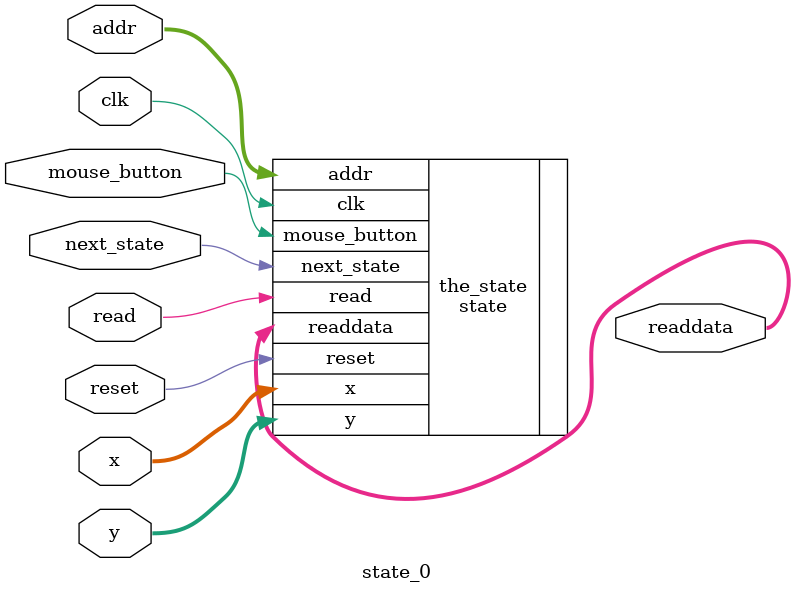
<source format=v>

`timescale 1ns / 1ps
// synthesis translate_on

// turn off superfluous verilog processor warnings 
// altera message_level Level1 
// altera message_off 10034 10035 10036 10037 10230 10240 10030 

module state_0 (
                 // inputs:
                  addr,
                  clk,
                  mouse_button,
                  next_state,
                  read,
                  reset,
                  x,
                  y,

                 // outputs:
                  readdata
               )
;

  output  [ 31: 0] readdata;
  input   [  1: 0] addr;
  input            clk;
  input            mouse_button;
  input            next_state;
  input            read;
  input            reset;
  input   [ 10: 0] x;
  input   [ 10: 0] y;

  wire    [ 31: 0] readdata;
  state the_state
    (
      .addr         (addr),
      .clk          (clk),
      .mouse_button (mouse_button),
      .next_state   (next_state),
      .read         (read),
      .readdata     (readdata),
      .reset        (reset),
      .x            (x),
      .y            (y)
    );


endmodule


</source>
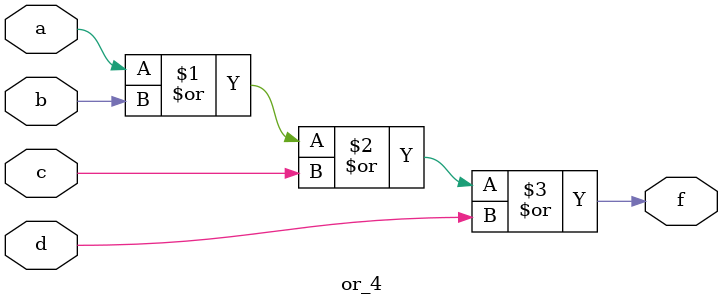
<source format=v>
`timescale 1ns / 1ps


module or_4(input a,b,c,d,output f

    );
    assign f=(a|b|c|d);
endmodule

</source>
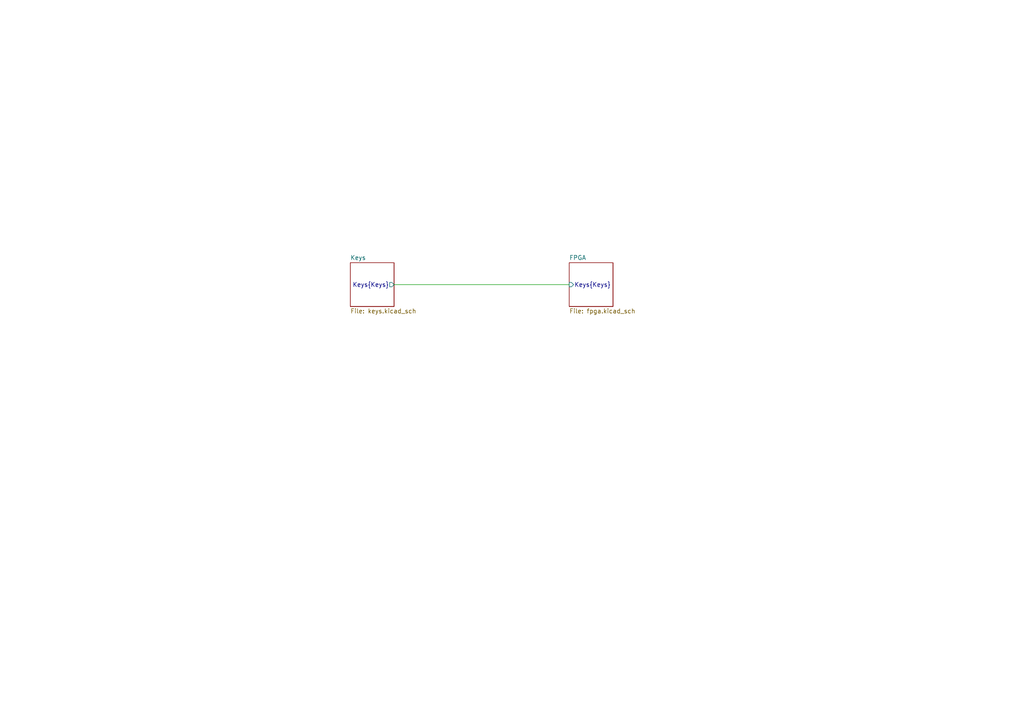
<source format=kicad_sch>
(kicad_sch
	(version 20250114)
	(generator "eeschema")
	(generator_version "9.0")
	(uuid "6362c6e0-59ef-40d3-b6e0-7e9dfe7b9b20")
	(paper "A4")
	(lib_symbols)
	(wire
		(pts
			(xy 114.3 82.55) (xy 165.1 82.55)
		)
		(stroke
			(width 0)
			(type default)
		)
		(uuid "2c4cf575-6dd3-4893-bbc1-1475d3c04ad9")
	)
	(sheet
		(at 165.1 76.2)
		(size 12.7 12.7)
		(exclude_from_sim no)
		(in_bom yes)
		(on_board yes)
		(dnp no)
		(fields_autoplaced yes)
		(stroke
			(width 0.1524)
			(type solid)
		)
		(fill
			(color 0 0 0 0.0000)
		)
		(uuid "d73938da-f0ba-48e3-aac9-a36988c25c2c")
		(property "Sheetname" "FPGA"
			(at 165.1 75.4884 0)
			(effects
				(font
					(size 1.27 1.27)
				)
				(justify left bottom)
			)
		)
		(property "Sheetfile" "fpga.kicad_sch"
			(at 165.1 89.4846 0)
			(effects
				(font
					(size 1.27 1.27)
				)
				(justify left top)
			)
		)
		(pin "Keys{Keys}" input
			(at 165.1 82.55 180)
			(uuid "f4fe7cc6-6d71-4758-9705-9eee2988b8bc")
			(effects
				(font
					(size 1.27 1.27)
				)
				(justify left)
			)
		)
		(instances
			(project "clavier"
				(path "/6362c6e0-59ef-40d3-b6e0-7e9dfe7b9b20"
					(page "2")
				)
			)
		)
	)
	(sheet
		(at 101.6 76.2)
		(size 12.7 12.7)
		(exclude_from_sim no)
		(in_bom yes)
		(on_board yes)
		(dnp no)
		(fields_autoplaced yes)
		(stroke
			(width 0.1524)
			(type solid)
		)
		(fill
			(color 0 0 0 0.0000)
		)
		(uuid "fe36ef85-cf96-48c6-8774-50fbc2348e34")
		(property "Sheetname" "Keys"
			(at 101.6 75.4884 0)
			(effects
				(font
					(size 1.27 1.27)
				)
				(justify left bottom)
			)
		)
		(property "Sheetfile" "keys.kicad_sch"
			(at 101.6 89.4846 0)
			(effects
				(font
					(size 1.27 1.27)
				)
				(justify left top)
			)
		)
		(pin "Keys{Keys}" output
			(at 114.3 82.55 0)
			(uuid "f4bc45cb-b00a-4194-8e4e-596dd860f90c")
			(effects
				(font
					(size 1.27 1.27)
				)
				(justify right)
			)
		)
		(instances
			(project "clavier"
				(path "/6362c6e0-59ef-40d3-b6e0-7e9dfe7b9b20"
					(page "5")
				)
			)
		)
	)
	(sheet_instances
		(path "/"
			(page "1")
		)
	)
	(embedded_fonts no)
)

</source>
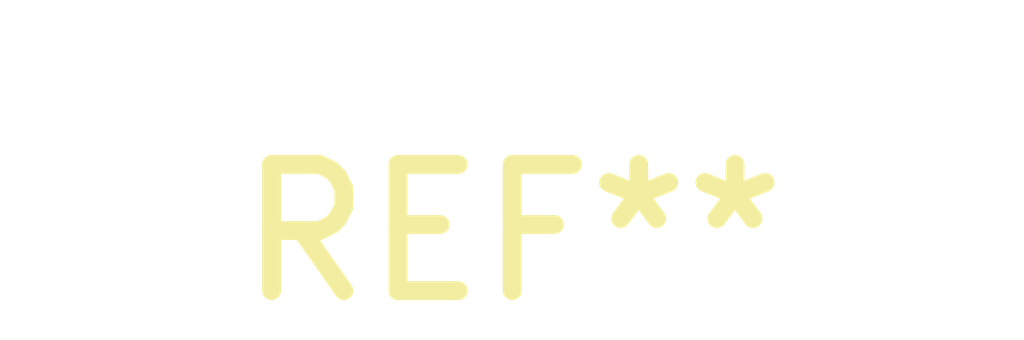
<source format=kicad_pcb>
(kicad_pcb (version 4) (host pcbnew "(2015-04-27 BZR 5628)-product")

  (general
    (links 0)
    (no_connects 0)
    (area 0 0 0 0)
    (thickness 1.6)
    (drawings 0)
    (tracks 0)
    (zones 0)
    (modules 1)
    (nets 1)
  )

  (page A4)
  (layers
    (0 F.Cu signal)
    (31 B.Cu signal)
    (32 B.Adhes user)
    (33 F.Adhes user)
    (34 B.Paste user)
    (35 F.Paste user)
    (36 B.SilkS user)
    (37 F.SilkS user)
    (38 B.Mask user)
    (39 F.Mask user)
    (40 Dwgs.User user)
    (41 Cmts.User user)
    (42 Eco1.User user)
    (43 Eco2.User user)
    (44 Edge.Cuts user)
    (45 Margin user)
    (46 B.CrtYd user)
    (47 F.CrtYd user)
    (48 B.Fab user)
    (49 F.Fab user)
  )

  (setup
    (last_trace_width 0.25)
    (trace_clearance 0.2)
    (zone_clearance 0.508)
    (zone_45_only no)
    (trace_min 0.2)
    (segment_width 0.2)
    (edge_width 0.15)
    (via_size 0.6)
    (via_drill 0.4)
    (via_min_size 0.4)
    (via_min_drill 0.3)
    (uvia_size 0.3)
    (uvia_drill 0.1)
    (uvias_allowed no)
    (uvia_min_size 0.2)
    (uvia_min_drill 0.1)
    (pcb_text_width 0.3)
    (pcb_text_size 1.5 1.5)
    (mod_edge_width 0.15)
    (mod_text_size 1 1)
    (mod_text_width 0.15)
    (pad_size 1.524 1.524)
    (pad_drill 0.762)
    (pad_to_mask_clearance 0.2)
    (aux_axis_origin 0 0)
    (visible_elements FFFFFF7F)
    (pcbplotparams
      (layerselection 0x00030_80000001)
      (usegerberextensions false)
      (excludeedgelayer true)
      (linewidth 0.100000)
      (plotframeref false)
      (viasonmask false)
      (mode 1)
      (useauxorigin false)
      (hpglpennumber 1)
      (hpglpenspeed 20)
      (hpglpendiameter 15)
      (hpglpenoverlay 2)
      (psnegative false)
      (psa4output false)
      (plotreference true)
      (plotvalue true)
      (plotinvisibletext false)
      (padsonsilk false)
      (subtractmaskfromsilk false)
      (outputformat 1)
      (mirror false)
      (drillshape 1)
      (scaleselection 1)
      (outputdirectory ""))
  )

  (net 0 "")

  (net_class Default "This is the default net class."
    (clearance 0.2)
    (trace_width 0.25)
    (via_dia 0.6)
    (via_drill 0.4)
    (uvia_dia 0.3)
    (uvia_drill 0.1)
  )

  (module PP-thumb (layer F.Cu) (tedit 554749DA) (tstamp 55474FDA)
    (at 0 0)
    (fp_text reference REF** (at 0 0.5) (layer F.SilkS)
      (effects (font (size 1 1) (thickness 0.15)))
    )
    (fp_text value PP-thumb (at 0 -0.5) (layer F.Fab)
      (effects (font (size 1 1) (thickness 0.15)))
    )
  )

)

</source>
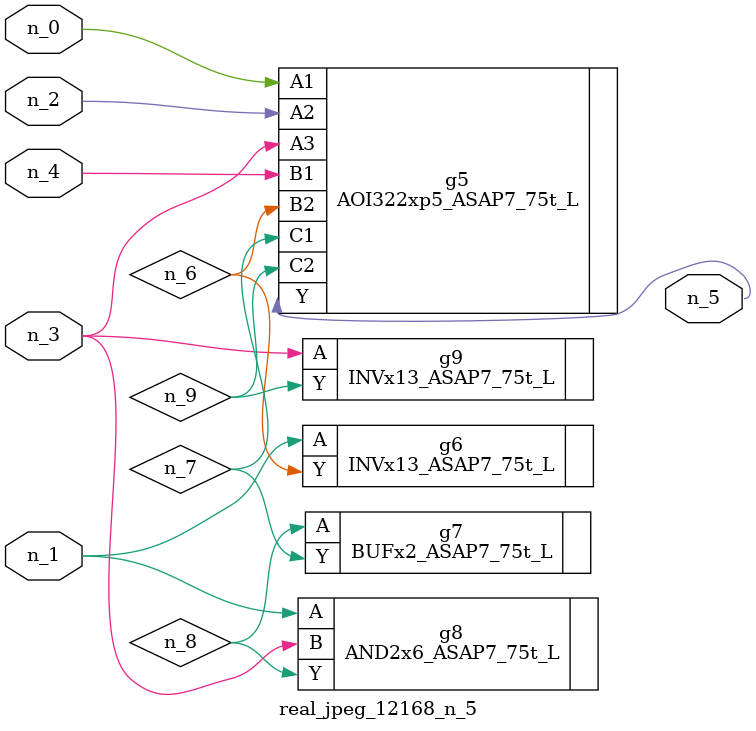
<source format=v>
module real_jpeg_12168_n_5 (n_4, n_0, n_1, n_2, n_3, n_5);

input n_4;
input n_0;
input n_1;
input n_2;
input n_3;

output n_5;

wire n_8;
wire n_6;
wire n_7;
wire n_9;

AOI322xp5_ASAP7_75t_L g5 ( 
.A1(n_0),
.A2(n_2),
.A3(n_3),
.B1(n_4),
.B2(n_6),
.C1(n_7),
.C2(n_9),
.Y(n_5)
);

INVx13_ASAP7_75t_L g6 ( 
.A(n_1),
.Y(n_6)
);

AND2x6_ASAP7_75t_L g8 ( 
.A(n_1),
.B(n_3),
.Y(n_8)
);

INVx13_ASAP7_75t_L g9 ( 
.A(n_3),
.Y(n_9)
);

BUFx2_ASAP7_75t_L g7 ( 
.A(n_8),
.Y(n_7)
);


endmodule
</source>
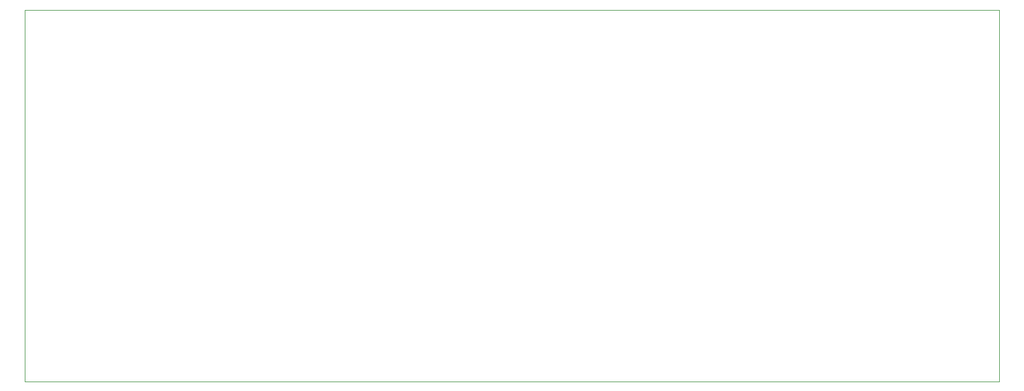
<source format=gm1>
%TF.GenerationSoftware,KiCad,Pcbnew,(6.0.4)*%
%TF.CreationDate,2022-04-07T11:47:19-07:00*%
%TF.ProjectId,rfkvm,72666b76-6d2e-46b6-9963-61645f706362,rev?*%
%TF.SameCoordinates,Original*%
%TF.FileFunction,Profile,NP*%
%FSLAX46Y46*%
G04 Gerber Fmt 4.6, Leading zero omitted, Abs format (unit mm)*
G04 Created by KiCad (PCBNEW (6.0.4)) date 2022-04-07 11:47:19*
%MOMM*%
%LPD*%
G01*
G04 APERTURE LIST*
%TA.AperFunction,Profile*%
%ADD10C,0.100000*%
%TD*%
G04 APERTURE END LIST*
D10*
X88900000Y-50800000D02*
X228600000Y-50800000D01*
X228600000Y-50800000D02*
X228600000Y-104140000D01*
X228600000Y-104140000D02*
X88900000Y-104140000D01*
X88900000Y-104140000D02*
X88900000Y-50800000D01*
M02*

</source>
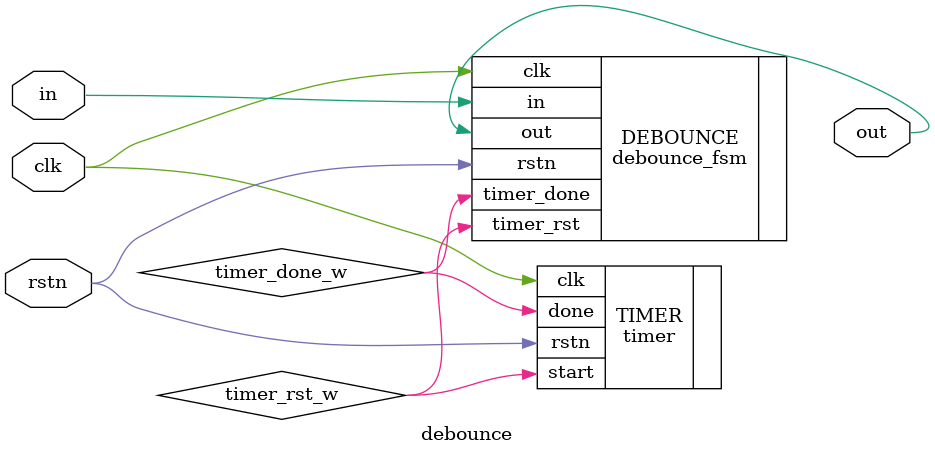
<source format=v>
`include "timer.v"
`include "debounce_fsm.v"
module debounce(output out, input in, clk, rstn);

wire timer_done_w, timer_rst_w;

// Instantiate the timer
timer TIMER(.clk(clk),.rstn(rstn),.done(timer_done_w),.start(timer_rst_w));

// Instantiate the FSM
debounce_fsm DEBOUNCE(.clk(clk),.rstn(rstn),.out(out),.in(in),.timer_done(timer_done_w),.timer_rst(timer_rst_w));

endmodule




</source>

§ **EXERCISE**:
Only the number is wanted: how many lines in the listing contain the word "APERTURE"?

§ **RESULT OF THE TASK**:
2